Wer traut sich?

HTML-Elemente (z.B. Videos) sind ausgeblendet. Zum Einblenden der Elemente aktivieren Sie hier die entsprechenden Cookies.
Impuls von Schwester Veronica Krienen
Gemeinsam leben ist wirklich nicht einfach! Das merke ich in einer Lebensgemeinschaft mit über 20 Frauen, die einander nicht ausgesucht haben, das merken andere in ihren Familien, Freundeskreisen, Arbeitsteams und das können wir alle live in den großen Zusammenhängen der Politik wahrnehmen.
Vermutlich hat Matthäus das auch schon erlebt, wenn er Jesus einige Ratschläge für das Leben in der christlichen Gemeinde geben lässt. Jesus setzt dabei voraus: Wo Menschen zusammenleben, da passiert Sünde, da verletzen wir einander, da werden wir schuldig – immer. Das ist unser menschlicher Normalfall. Aber was dann? Da wird es spannend, wie kann man damit umgehen, wie können wir als Gemeinde damit weiter gehen?
Einige Möglichkeiten kenne und erlebe ich: Wegschauen - "Geht mich nichts an", "Ich bin nicht zuständig", "Wird sich schon irgendwie einrenken", "Wird sich schon irgendwer drum kümmern"… Oder: Herumerzählen - "Hast Du eigentlich schon mitbekommen…", "Stell Dir mal vor, was da wieder"… Oder: Auf den Putz hauen - mal so richtig die Meinung sagen.
"Jesus der Klartexter", so eine Spruchkarte der Kampagne "Mensch Jesus", hat andere Ideen, er rät zur offenen Kommunikation und fordert auf, in den direkten Kontakt zu gehen, unter vier Augen zu sprechen. Das kostet was – vor allem wohl Mut, das muss man sich erstmal trauen. Jesus dem Klartexter in dieser Empfehlung zu folgen ist selbst in einer christlichen Gemeinschaft wie der unsrigen eine Königsdisziplin der Kommunikation - sie ist anspruchsvoll und nicht alltäglich.
Aber Jesus spricht nicht als Kommunikationsprofi, es geht ihm nicht einfach um eine alternative Strategie, bei ihm steht Motivation und Ziel im Vordergrund. Es soll darum gehen, den Bruder zurückzugewinnen. Das ist die Nagelprobe, wenn ich den Bruder, die Schwester auf einem Irrweg sehe: Schaue ich den Menschen - nicht den Fehler - liebevoll an, will ich ihn gewinnen für ein aufrichtiges Leben, für ein Leben, das weiterhin mit Jesus und seiner Gemeinde in guter Beziehung bleibt?
Im Alleingang kann ich das nicht, dann wird es leicht zur Besserwisserei. Dieses Kommunikations-Wagnis dürfen wir eingehen, weil Jesus selbst mitten unter uns ist, in unserem Team, in unserem Freundeskreis, in unserer Familie.
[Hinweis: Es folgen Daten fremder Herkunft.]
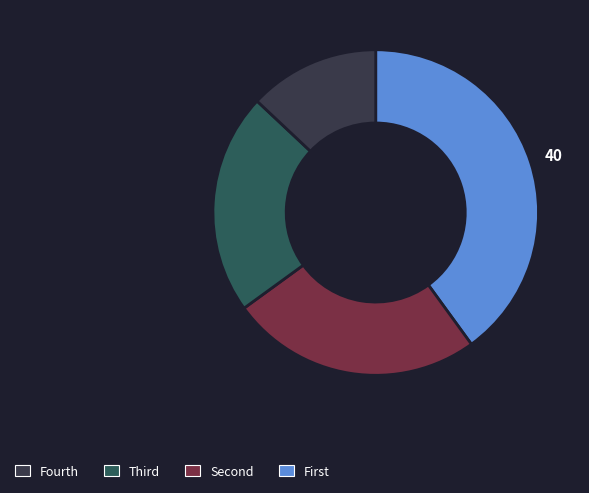

Does any single category account for the majority?

No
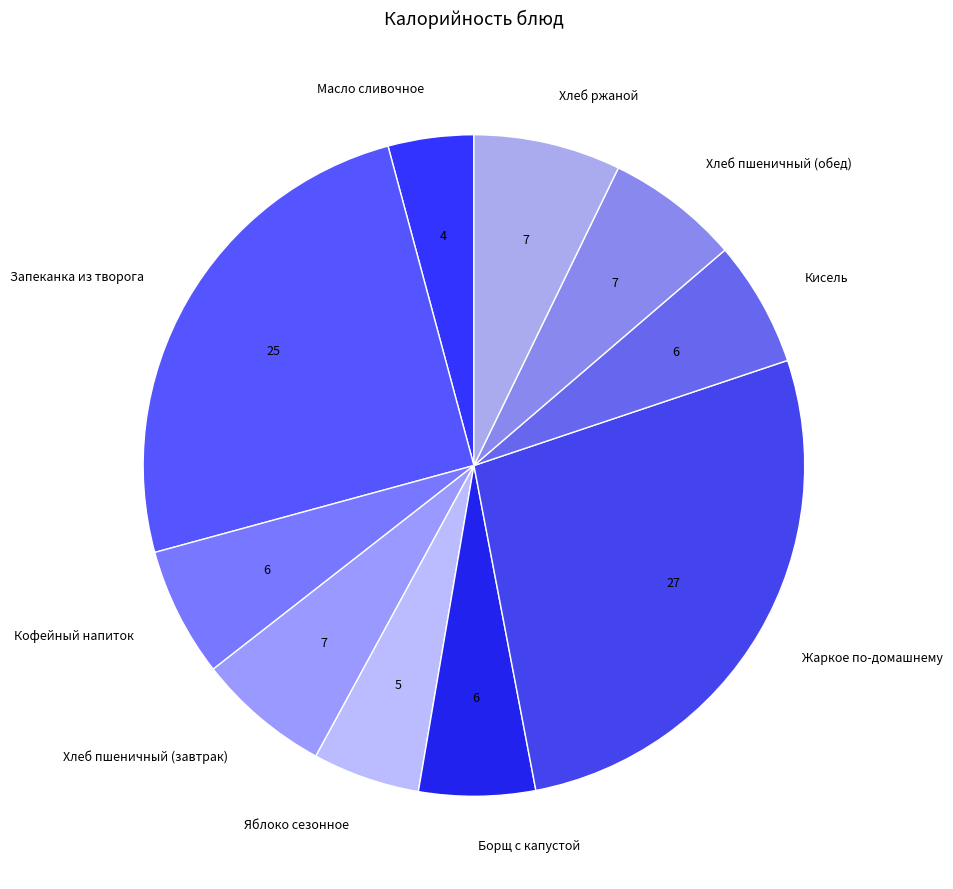

What is the smallest slice in the pie chart?

Масло сливочное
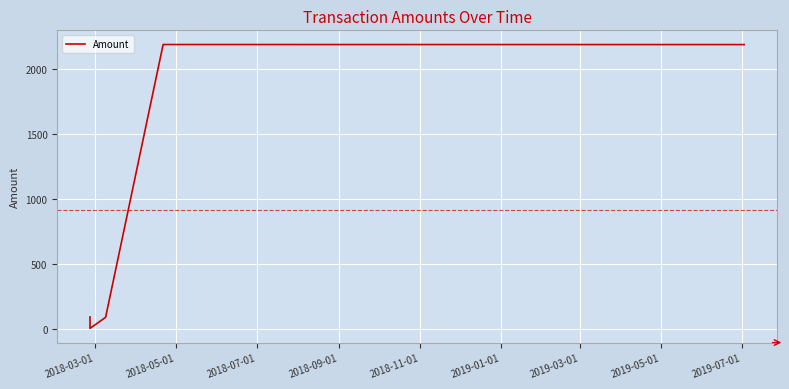

What is the greatest value displayed?

2189.5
Jesus ist da mit seinem guten Geist und mit seinem ermutigenden Beispiel. Nie hat er Menschen klein gemacht oder beschämt, immer war sein Wort aufrichtend und ausrichtend. An ihm darf ich maßnehmen, von ihm darf ich mich inspirieren lassen. Das kann Konflikthaftes unter uns lösen, das bindet uns neu aneinander.
Aus dem Evangelium nach Matthäus (Mt 18,15–20)
In jener Zeit sprach Jesus zu seinen Jüngern: Wenn dein Bruder sündigt, dann geh zu ihm und weise ihn unter vier Augen zurecht. Hört er auf dich, so hast du deinen Bruder zurückgewonnen.
Hört er aber nicht auf dich, dann nimm einen oder zwei Männer mit, denn jede Sache muss durch die Aussage von zwei oder drei Zeugen entschieden werden. Hört er auch auf sie nicht, dann sag es der Gemeinde. Hört er aber auch auf die Gemeinde nicht, dann sei er für dich wie ein Heide oder ein Zöllner.
Amen, ich sage euch: Alles, was ihr auf Erden binden werdet, das wird auch im Himmel gebunden sein, und alles, was ihr auf Erden lösen werdet, das wird auch im Himmel gelöst sein. Weiter sage ich euch: Alles, was zwei von euch auf Erden gemeinsam erbitten, werden sie von meinem himmlischen Vater erhalten. Denn wo zwei oder drei in meinem Namen versammelt sind, da bin ich mitten unter ihnen.